RECURSO ESPECIAL. AÇÃO REIVINDICATÓRIA. USUCAPIÃO EXTRAORDINÁRIO. MATÉRIA DE DEFESA. BEM PERTENCENTE A SOCIEDADE DE ECONOMIA MISTA. POSSIBILIDADE.
I Entre as causas de perda da propriedade está a usucapião que, em sendo extraordinário, dispensa a prova do justo título e da boa-fé, consumando-se no prazo de 20 (vinte) anos ininterruptos, em consonância com o artigo 550 do Código Civil anterior, sem que haja qualquer oposição por parte do proprietário.
II Bens pertencentes a sociedade de economia mista podem ser adquiridos por usucapião. Precedentes. Recurso especial provido.
Considera-se nesse sentido, ser possível a pretensão aquisitiva por usucapião de imóvel pertencente às companhias habitacionais, desde que preenchidos os requisitos legais, demonstrando-se, assim, a possibilidade pelo deferimento da tutela almejada.
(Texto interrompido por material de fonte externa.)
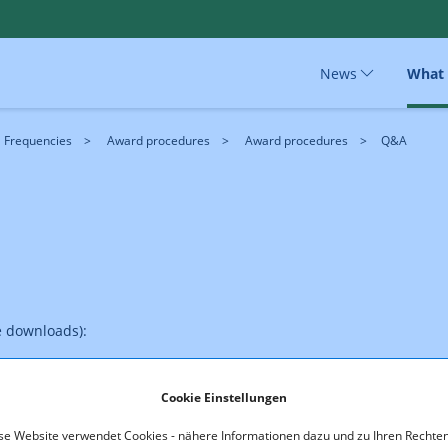
News
What
Frequencies
Award procedures
Award procedures
Q&A
e downloads):
Cookie Einstellungen
se Website verwendet Cookies - nähere Informationen dazu und zu Ihren Rechten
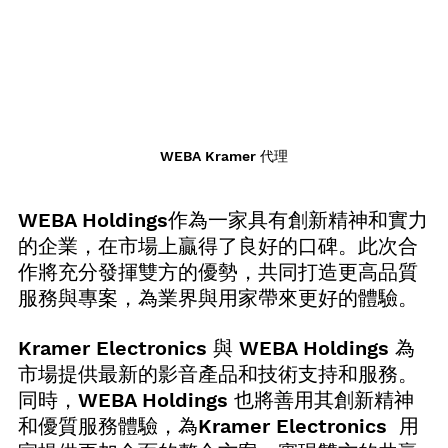
WEBA Kramer 代理
WEBA Holdings作為一家具有創新精神和實力
的企業，在市場上贏得了良好的口碑。此次合
作將充分發揮雙方的優勢，共同打造更高品質
服務與專案，為業界與用家帶來更好的體驗。
Kramer Electronics 與 WEBA Holdings 為
市場提供最新的影音產品和技術支持和服務。
同時，WEBA Holdings 也將善用其創新精神
和優質服務體驗，為Kramer Electronics  用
Portanto, é plenamente cabível a aquisição por usucapião, se a ação for proposta em tempo hábil, transcorrido período aquisitivo necessário ao reconhecimento da aquisição do domínio, assim como se demonstrados pelo possuidor, os requisitos de posse ad usucapionem, em plena conformidade com as regras do Código Civil, ou mesmo, da Constituição Federal, no caso da usucapião especial de caráter social.
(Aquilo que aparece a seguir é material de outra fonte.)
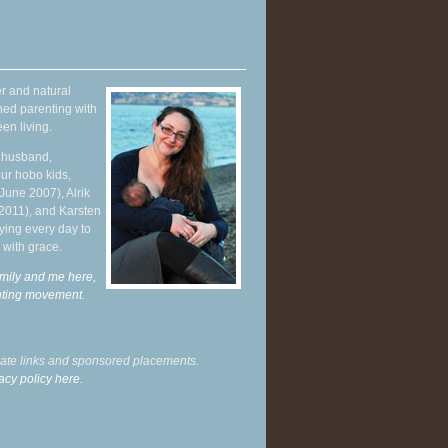
r and natural
hed parenting with
en living.
y husband,
ur hobo kids,
June 2007), Alrik
 2011), and Karsten
ying every day to
 with grace.
mily and me here,
enting movement
.
liate links and sponsored placements.
acy policy here.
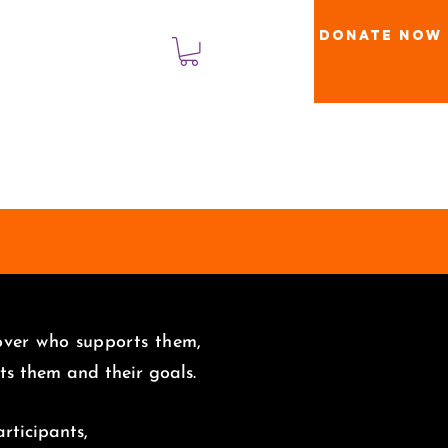
Donate Now
Masuk
 over who supports them,
uits them and
their goals.
rticipants,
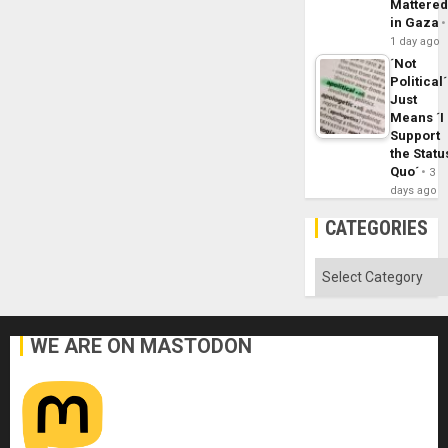
Mattere
in Gaza
1 day ago
´Not
Political´
Just
Means ´I
Support
the Statu
Quo´
3
days ago
CATEGORIES
Categories
WE ARE ON MASTODON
O objetivo da usucapião consiste em acabar com a incerteza da propriedade imobiliária, assegurando a paz e a tranquilidade na vida social pelo reconhecimento da propriedade em favor daquele que por longa data vem sendo o seu possuidor. Sua finalidade se volta ao cumprimento da função socioeconômica da propriedade, de acordo com os artigos 6º e 170, ambos da Constituição Federal de 1988.
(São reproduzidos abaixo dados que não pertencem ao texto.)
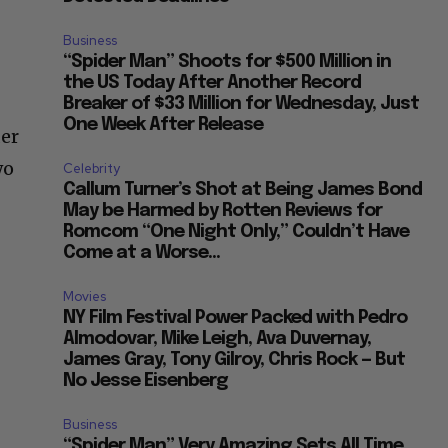
Business
“Spider Man” Shoots for $500 Million in
the US Today After Another Record
Breaker of $33 Million for Wednesday, Just
One Week After Release
der
wo
Celebrity
Callum Turner’s Shot at Being James Bond
May be Harmed by Rotten Reviews for
Romcom “One Night Only,” Couldn’t Have
Come at a Worse...
Movies
NY Film Festival Power Packed with Pedro
Almodovar, Mike Leigh, Ava Duvernay,
James Gray, Tony Gilroy, Chris Rock — But
No Jesse Eisenberg
Business
“Spider Man” Very Amazing Sets All Time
Mais do que isso, certo que a usucapião contribui para a função social da propriedade (como moradia, subsistência, atividade econômica ou outro), velando ainda pela manutenção dos direitos daquele que toma posse e que preenche os requisitos necessários segundo a modalidade da usucapião utilizada. Além de assegurar os direitos hereditários sobre a propriedade e a segurança da moradia.
Derradeiramente, vale ressaltar a importância de se regularizar um bem imóvel, seja para fazer cessar a situação de clandestinidade do possuidor, seja para assegurar o direito à moradia, ou ao menos, possibilitar a indenização em caso de desapropriação.